Shifting trends in investments – and the long-term fears that retirement savers have developed after being burned by the stock market in past years – have led to a significant growth in target-date funds in America's 401(k) accounts, among other diversification measures.
According to 401(k) Plan Asset Allocation, Account Balances and Loan Activity in 2011, a joint study created by the Employee Benefit Research Institute and the Investment Company Institute, nearly three quarters of 401(k) plans offer TDFs as a part of their investment options by the end of 2011, up from 57 percent back in 2006.
And while 61 percent of 401(k) participants' assets were, at the end of 2011, invested in equity securities and 34 percent in fixed-income securities, the percentage of participants taking part in TDFs is on the rise. Stock investments do, however, still form the largest percentage of 401(k) investments nationally.
Recommended For You
By the end of 2011, the study indicates that 39 percent of 401(k) participants were actively invested in TDFs, up from 36 percent a year earlier and only 19 percent in 2006.
At year-end 2011, 13 percent of the assets tracked in the EBRI/ICI 401(k) database was invested in TDFs, up from 11 percent in 2010 and just 5 percent in 2006.
New or recent hires, new to 401(k) plans, are also making the most aggressive use of balanced funds, which include TDF funds. At year-end 2011, more than half of the account balances of new employees in their 20s was in balanced fund accounts, a massive increase from the 7 percent figure recorded back in 1998.
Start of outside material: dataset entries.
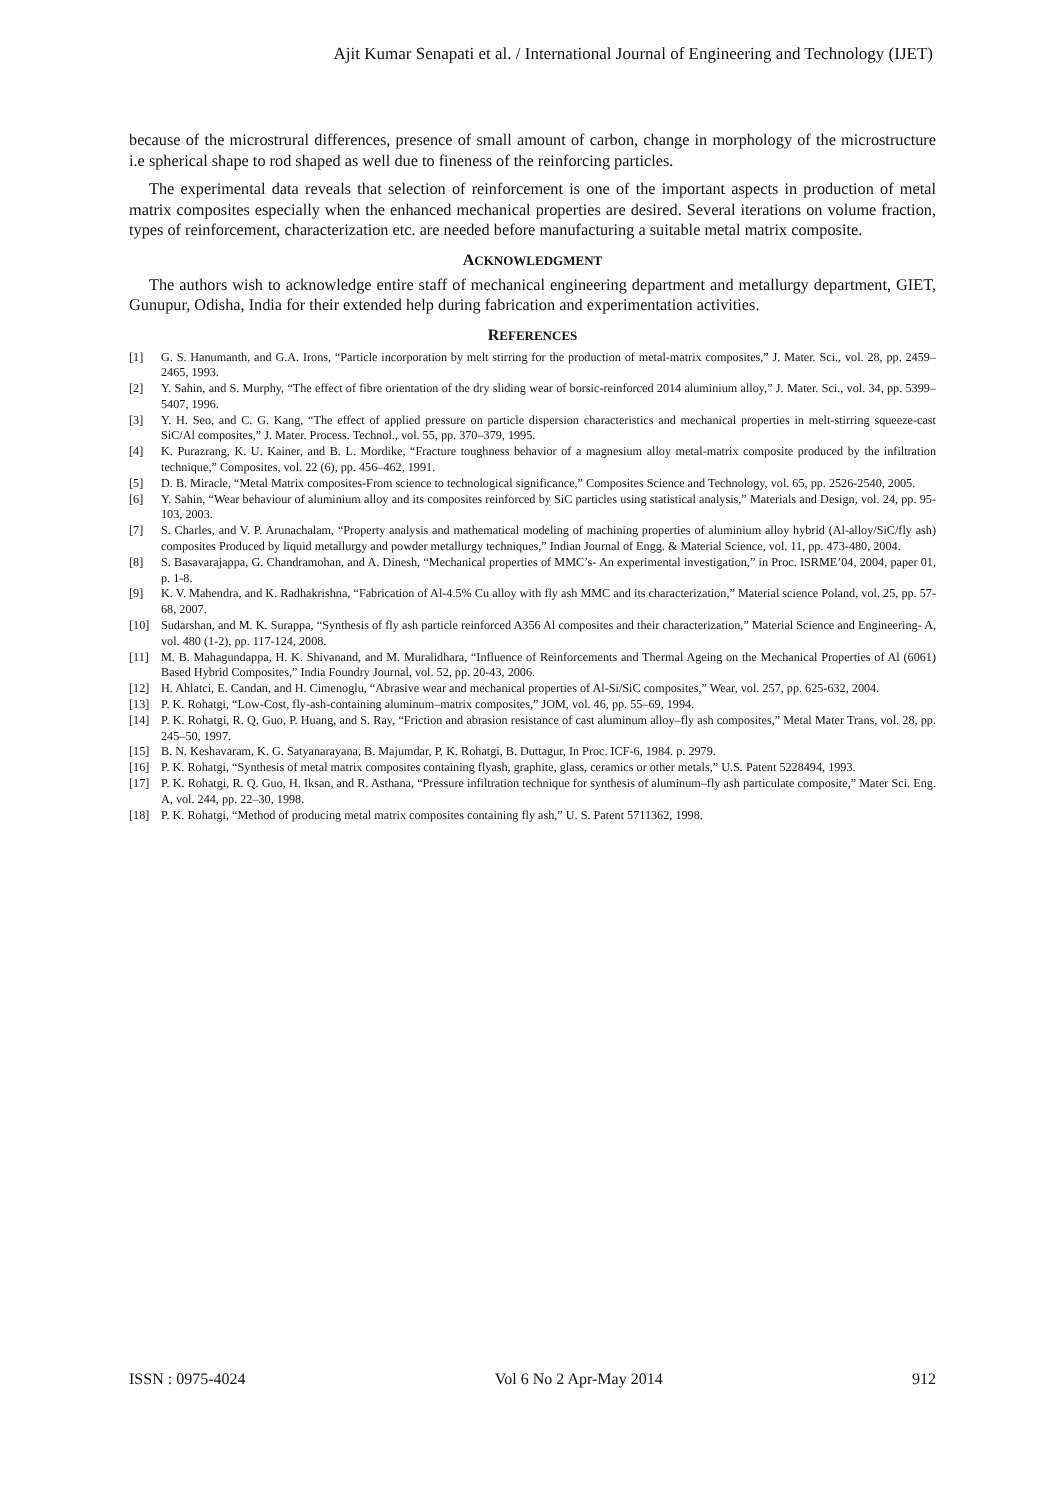Ajit Kumar Senapati et al. / International Journal of Engineering and Technology (IJET)
because of the microstrural differences, presence of small amount of carbon, change in morphology of the microstructure i.e spherical shape to rod shaped as well due to fineness of the reinforcing particles.
The experimental data reveals that selection of reinforcement is one of the important aspects in production of metal matrix composites especially when the enhanced mechanical properties are desired. Several iterations on volume fraction, types of reinforcement, characterization etc. are needed before manufacturing a suitable metal matrix composite.
ACKNOWLEDGMENT
The authors wish to acknowledge entire staff of mechanical engineering department and metallurgy department, GIET, Gunupur, Odisha, India for their extended help during fabrication and experimentation activities.
REFERENCES
[1] G. S. Hanumanth, and G.A. Irons, “Particle incorporation by melt stirring for the production of metal-matrix composites,” J. Mater. Sci., vol. 28, pp. 2459–2465, 1993.
[2] Y. Sahin, and S. Murphy, “The effect of fibre orientation of the dry sliding wear of borsic-reinforced 2014 aluminium alloy,” J. Mater. Sci., vol. 34, pp. 5399–5407, 1996.
[3] Y. H. Seo, and C. G. Kang, “The effect of applied pressure on particle dispersion characteristics and mechanical properties in melt-stirring squeeze-cast SiC/Al composites,” J. Mater. Process. Technol., vol. 55, pp. 370–379, 1995.
[4] K. Purazrang, K. U. Kainer, and B. L. Mordike, “Fracture toughness behavior of a magnesium alloy metal-matrix composite produced by the infiltration technique,” Composites, vol. 22 (6), pp. 456–462, 1991.
[5] D. B. Miracle, “Metal Matrix composites-From science to technological significance,” Composites Science and Technology, vol. 65, pp. 2526-2540, 2005.
[6] Y. Sahin, “Wear behaviour of aluminium alloy and its composites reinforced by SiC particles using statistical analysis,” Materials and Design, vol. 24, pp. 95-103, 2003.
[7] S. Charles, and V. P. Arunachalam, “Property analysis and mathematical modeling of machining properties of aluminium alloy hybrid (Al-alloy/SiC/fly ash) composites Produced by liquid metallurgy and powder metallurgy techniques,” Indian Journal of Engg. & Material Science, vol. 11, pp. 473-480, 2004.
[8] S. Basavarajappa, G. Chandramohan, and A. Dinesh, “Mechanical properties of MMC’s- An experimental investigation,” in Proc. ISRME’04, 2004, paper 01, p. 1-8.
[9] K. V. Mahendra, and K. Radhakrishna, “Fabrication of Al-4.5% Cu alloy with fly ash MMC and its characterization,” Material science Poland, vol. 25, pp. 57-68, 2007.
[10] Sudarshan, and M. K. Surappa, “Synthesis of fly ash particle reinforced A356 Al composites and their characterization,” Material Science and Engineering- A, vol. 480 (1-2), pp. 117-124, 2008.
[11] M. B. Mahagundappa, H. K. Shivanand, and M. Muralidhara, “Influence of Reinforcements and Thermal Ageing on the Mechanical Properties of Al (6061) Based Hybrid Composites,” India Foundry Journal, vol. 52, pp. 20-43, 2006.
[12] H. Ahlatci, E. Candan, and H. Cimenoglu, “Abrasive wear and mechanical properties of Al-Si/SiC composites,” Wear, vol. 257, pp. 625-632, 2004.
[13] P. K. Rohatgi, “Low-Cost, fly-ash-containing aluminum–matrix composites,” JOM, vol. 46, pp. 55–69, 1994.
[14] P. K. Rohatgi, R. Q. Guo, P. Huang, and S. Ray, “Friction and abrasion resistance of cast aluminum alloy–fly ash composites,” Metal Mater Trans, vol. 28, pp. 245–50, 1997.
[15] B. N. Keshavaram, K. G. Satyanarayana, B. Majumdar, P. K. Rohatgi, B. Duttagur, In Proc. ICF-6, 1984. p. 2979.
[16] P. K. Rohatgi, “Synthesis of metal matrix composites containing flyash, graphite, glass, ceramics or other metals,” U.S. Patent 5228494, 1993.
[17] P. K. Rohatgi, R. Q. Guo, H. Iksan, and R. Asthana, “Pressure infiltration technique for synthesis of aluminum–fly ash particulate composite,” Mater Sci. Eng. A, vol. 244, pp. 22–30, 1998.
[18] P. K. Rohatgi, “Method of producing metal matrix composites containing fly ash,” U. S. Patent 5711362, 1998.
ISSN : 0975-4024 Vol 6 No 2 Apr-May 2014 912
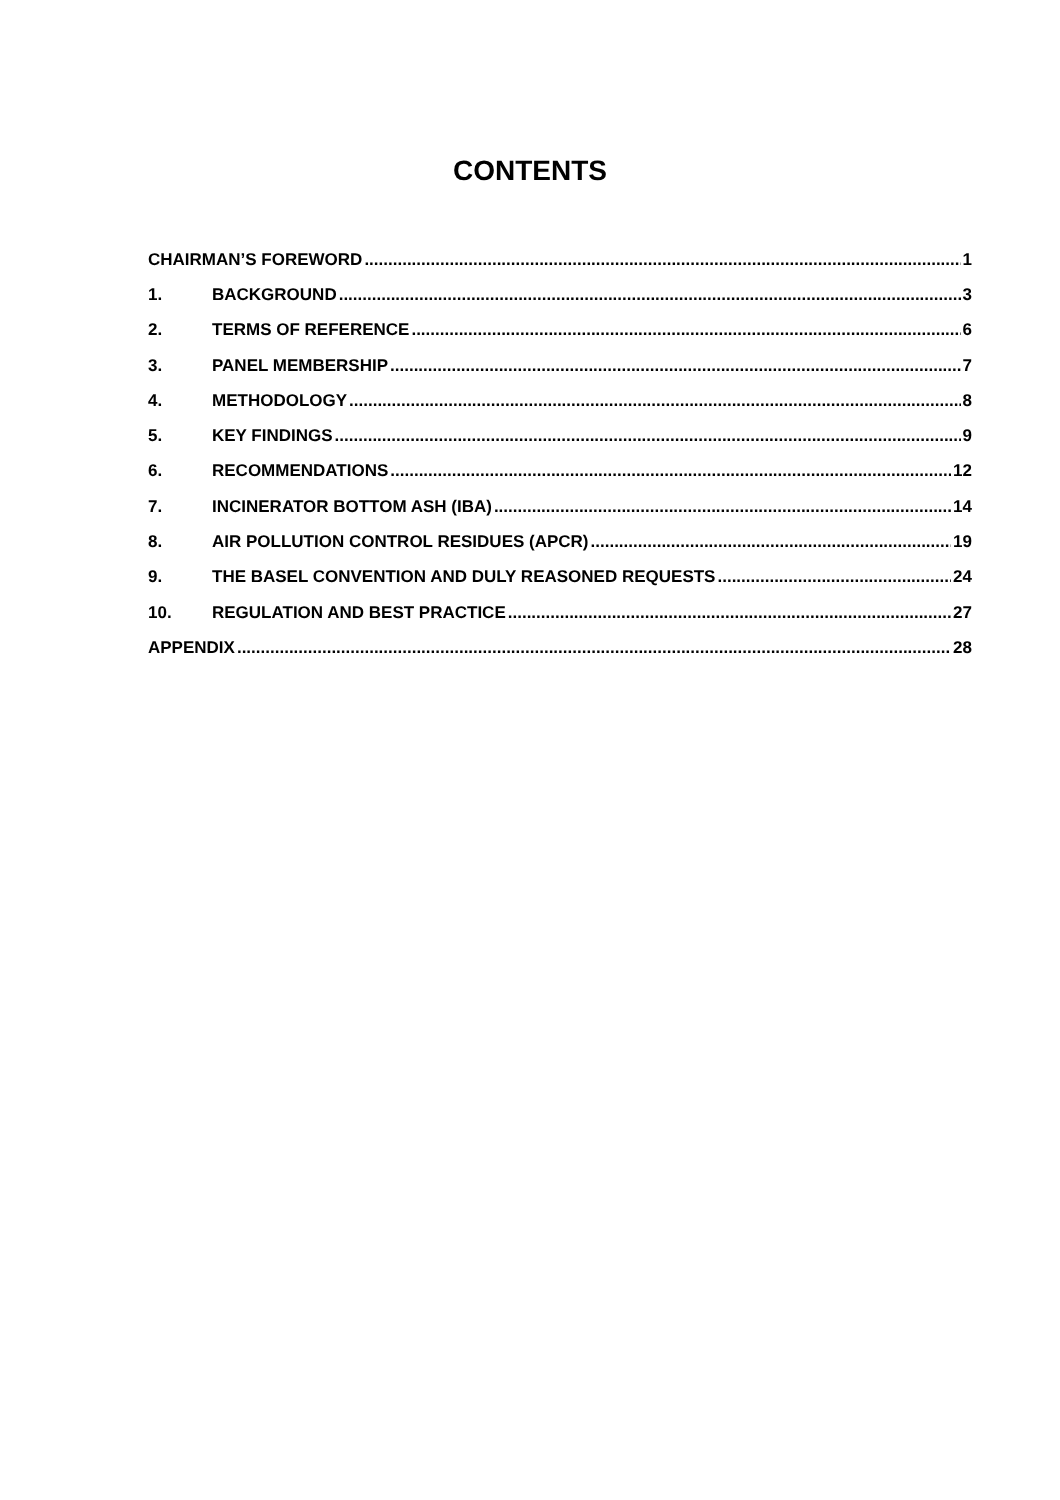CONTENTS
CHAIRMAN’S FOREWORD 1
1. BACKGROUND 3
2. TERMS OF REFERENCE 6
3. PANEL MEMBERSHIP 7
4. METHODOLOGY 8
5. KEY FINDINGS 9
6. RECOMMENDATIONS 12
7. INCINERATOR BOTTOM ASH (IBA) 14
8. AIR POLLUTION CONTROL RESIDUES (APCR) 19
9. THE BASEL CONVENTION AND DULY REASONED REQUESTS 24
10. REGULATION AND BEST PRACTICE 27
APPENDIX 28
Overall, 401(k) participants are working to diversify their investments, with just 8 percent of holdings invested in company stock at the end of last year – a share that has fallen by more than a half since 1999.
"When planning their retirement savings strategy, participants increasingly use tools such as target-date funds, which are designed to offer a mixed investment portfolio of equity and fixed-income securities that automatically rebalances to be more focused on income over time, to get diversification," said Sarah Holden, senior director of retirement and investor research at ICI and coauthor of the study.
"The study's findings highlight that 401(k) participants, particularly recent hires, are opting to diversify their account balances, either actively or as a result of plan design."
Participants have also continued to borrow against their own savings, a trend which blossomed during the worst years of the recent economic downturn. By the end of 2011, 21 percent of the 401(k) participants who were eligible for loans through their service providers had outstanding loans – the same number as it was in both 2010 and 2009.
Outstanding loan amounts represented 14 percent of the remaining account balance of 401(k) accounts, as well.
"A growing number of employers have taken advantage of plan design enhancements such as automatic enrollment, contribution acceleration, and qualified default investment alternatives, including target-date funds, that can help participants make better savings decisions," noted Jack VanDerhei, EBRI research director and coauthor of the study.